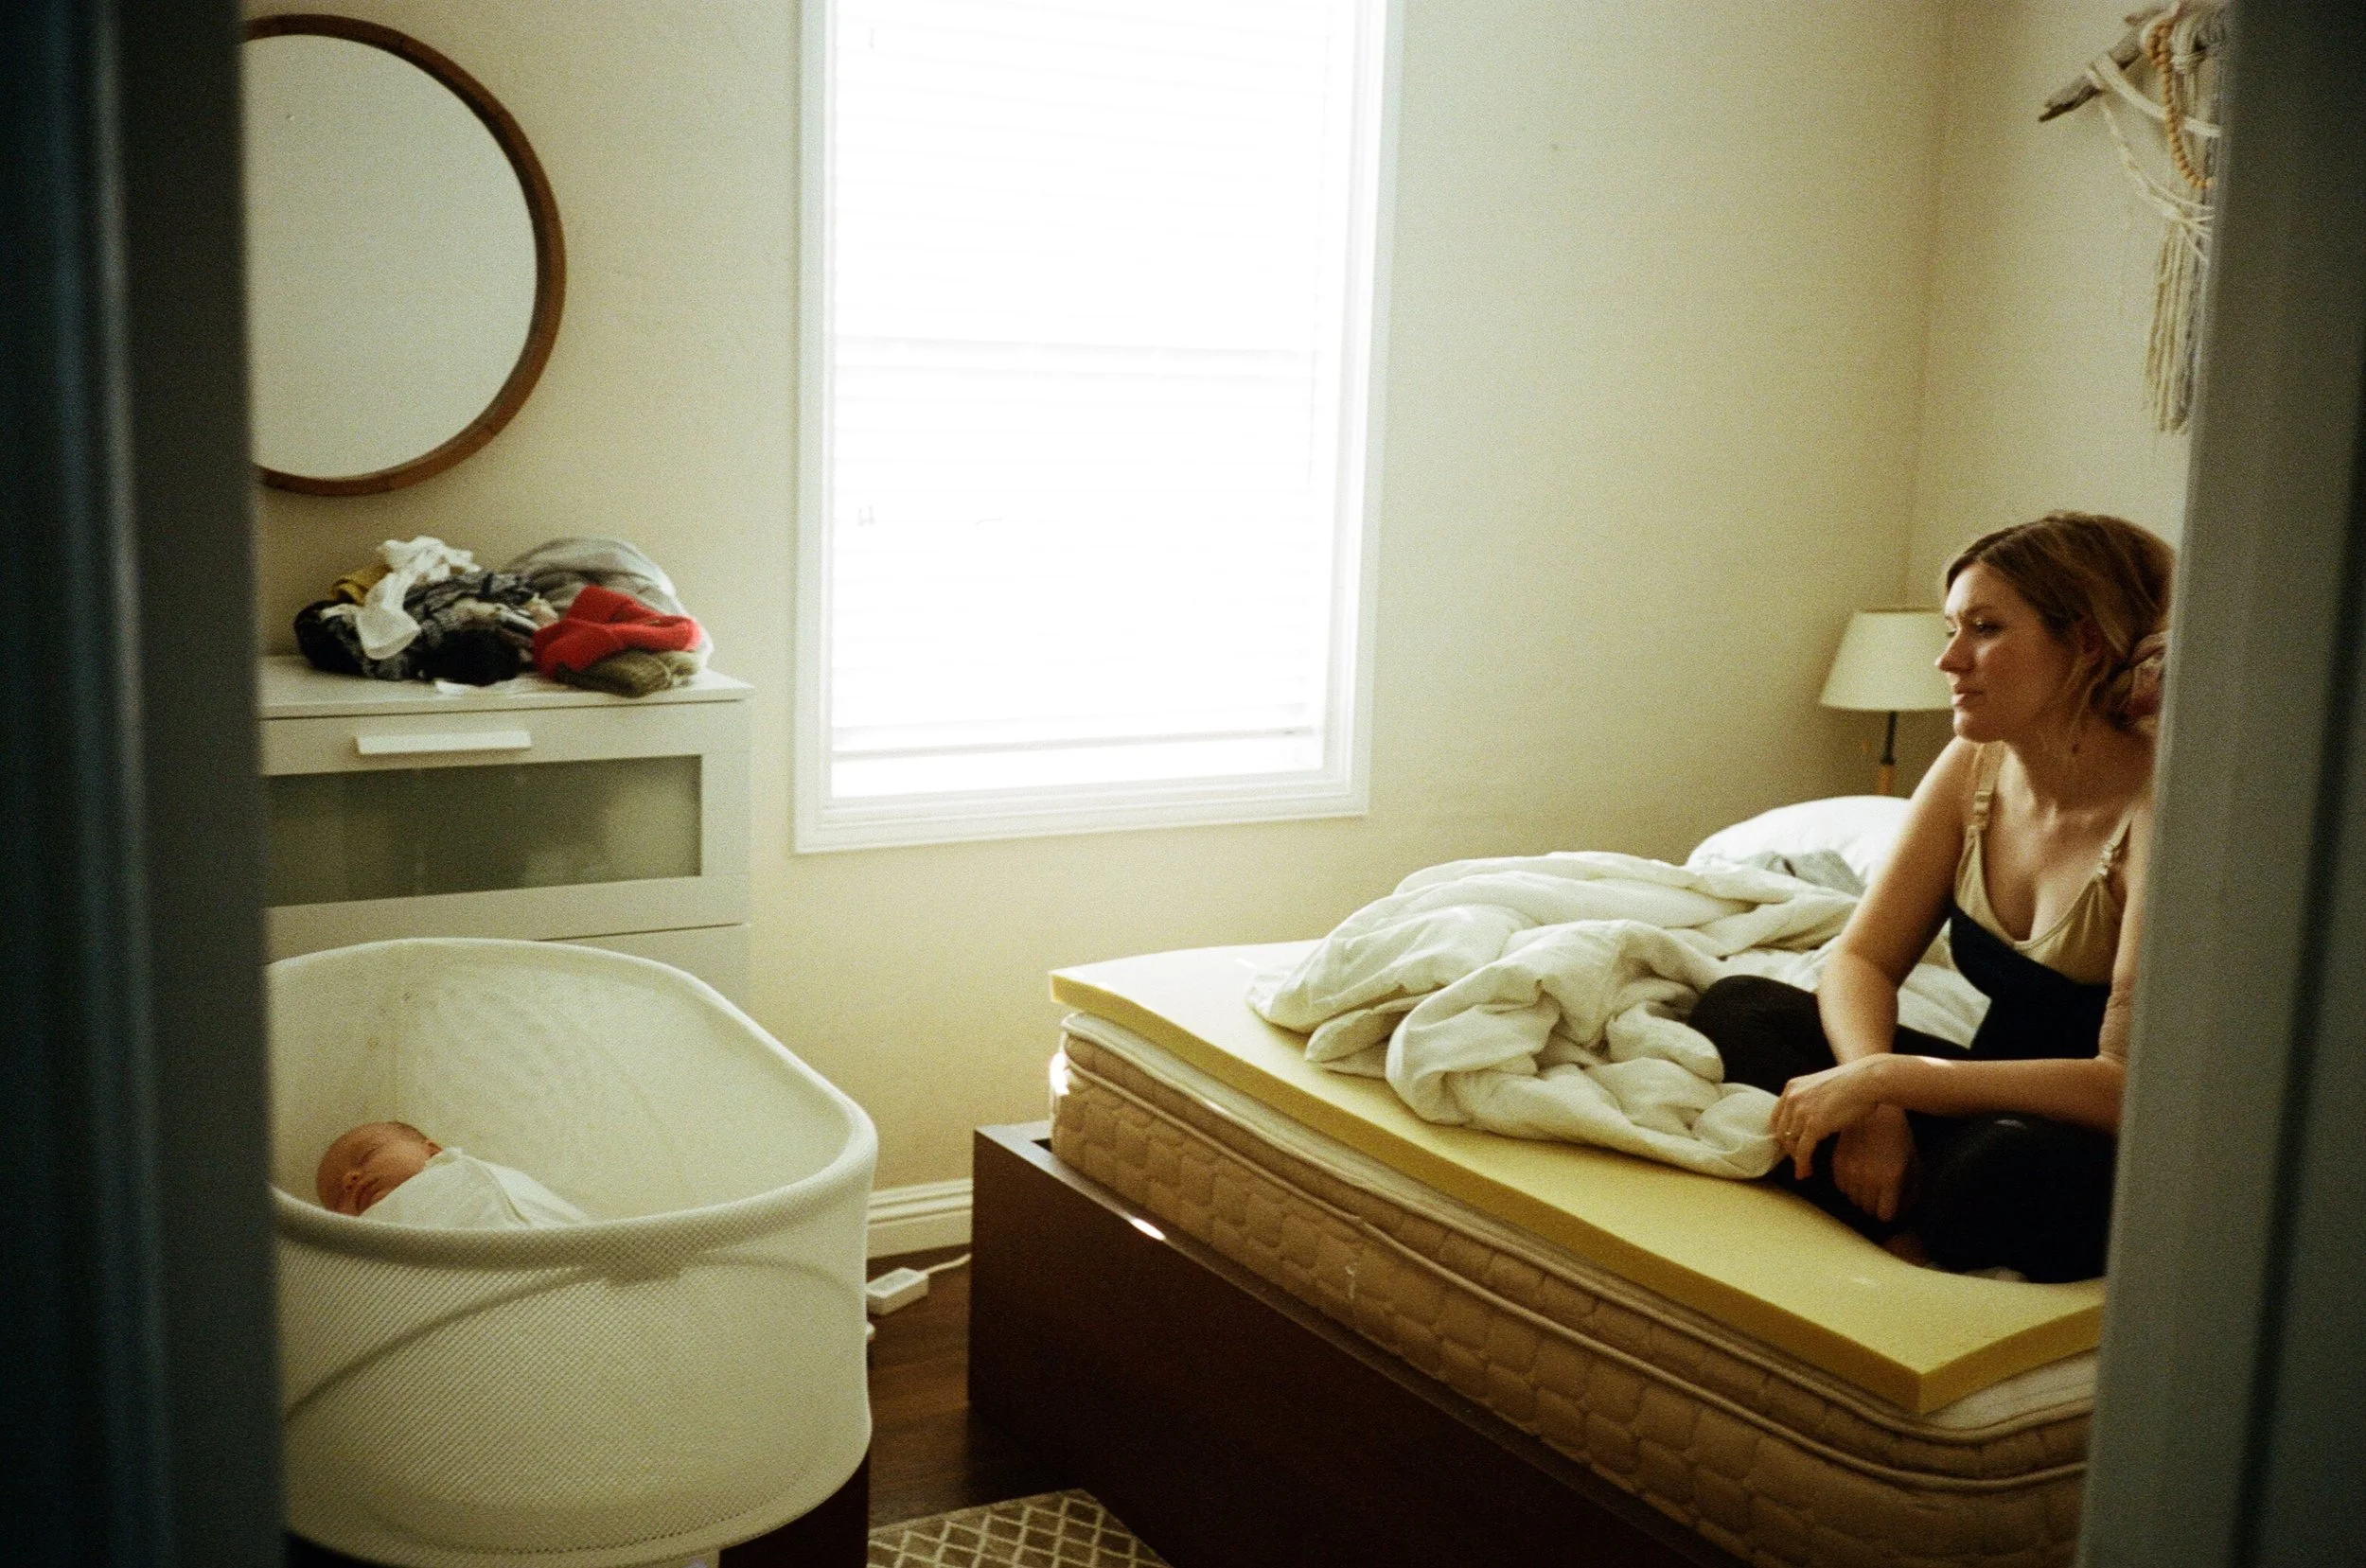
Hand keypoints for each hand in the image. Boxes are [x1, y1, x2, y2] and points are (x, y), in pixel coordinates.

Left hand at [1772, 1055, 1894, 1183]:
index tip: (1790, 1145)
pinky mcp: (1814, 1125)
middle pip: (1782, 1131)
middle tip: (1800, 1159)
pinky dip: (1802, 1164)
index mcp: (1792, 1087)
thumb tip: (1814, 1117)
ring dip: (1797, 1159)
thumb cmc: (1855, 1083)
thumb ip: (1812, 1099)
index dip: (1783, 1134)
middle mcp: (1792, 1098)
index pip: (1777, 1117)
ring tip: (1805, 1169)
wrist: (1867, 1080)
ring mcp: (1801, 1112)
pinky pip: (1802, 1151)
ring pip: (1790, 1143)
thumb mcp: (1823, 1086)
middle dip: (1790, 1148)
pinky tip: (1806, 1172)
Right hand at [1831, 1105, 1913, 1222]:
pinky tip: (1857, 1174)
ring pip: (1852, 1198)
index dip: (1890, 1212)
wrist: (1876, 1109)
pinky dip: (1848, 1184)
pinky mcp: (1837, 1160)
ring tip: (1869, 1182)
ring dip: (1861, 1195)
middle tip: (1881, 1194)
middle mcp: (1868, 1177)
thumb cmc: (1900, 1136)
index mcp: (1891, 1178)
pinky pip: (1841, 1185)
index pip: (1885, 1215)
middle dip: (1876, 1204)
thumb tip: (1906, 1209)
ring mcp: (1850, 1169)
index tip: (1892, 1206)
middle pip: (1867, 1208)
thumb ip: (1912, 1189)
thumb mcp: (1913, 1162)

______

▶ EXERCISE DIRECTIONS:
Without including any picture, print every record exactly as written above.

▶ RESPONSE TO THE EXERCISE:
Hand keypoints for each hand in the image. Boxes are [x1, y1, x2, y2] and points are (x, y), in pixel coordinates.

Left hand at [1772, 1055, 1894, 1183]:
index tip: (1790, 1145)
pinky mcp: (1814, 1125)
middle pip: (1782, 1131)
middle tip: (1800, 1159)
pinky dip: (1802, 1164)
index mcp: (1792, 1087)
thumb tip: (1814, 1117)
ring dip: (1797, 1159)
thumb cmc: (1855, 1083)
thumb ip: (1812, 1099)
index dip: (1783, 1134)
middle mcp: (1792, 1098)
index pip: (1777, 1117)
ring tip: (1805, 1169)
wrist: (1867, 1080)
ring mcp: (1801, 1112)
pinky pip: (1802, 1151)
ring pip: (1790, 1143)
thumb mcp: (1823, 1086)
middle dip: (1790, 1148)
pinky tip: (1806, 1172)
Right hand at [1831, 1105, 1913, 1222]:
pinky tip: (1857, 1174)
ring pip: (1852, 1198)
index dip: (1890, 1212)
wrist: (1876, 1109)
pinky dip: (1848, 1184)
pinky mcp: (1837, 1160)
ring tip: (1869, 1182)
ring dip: (1861, 1195)
middle tip: (1881, 1194)
middle mcp: (1868, 1177)
thumb cmc: (1900, 1136)
index mcp: (1891, 1178)
pinky pip: (1841, 1185)
index pip: (1885, 1215)
middle dip: (1876, 1204)
thumb tip: (1906, 1209)
ring mcp: (1850, 1169)
index tip: (1892, 1206)
middle pip: (1867, 1208)
thumb ip: (1912, 1189)
thumb mcp: (1913, 1162)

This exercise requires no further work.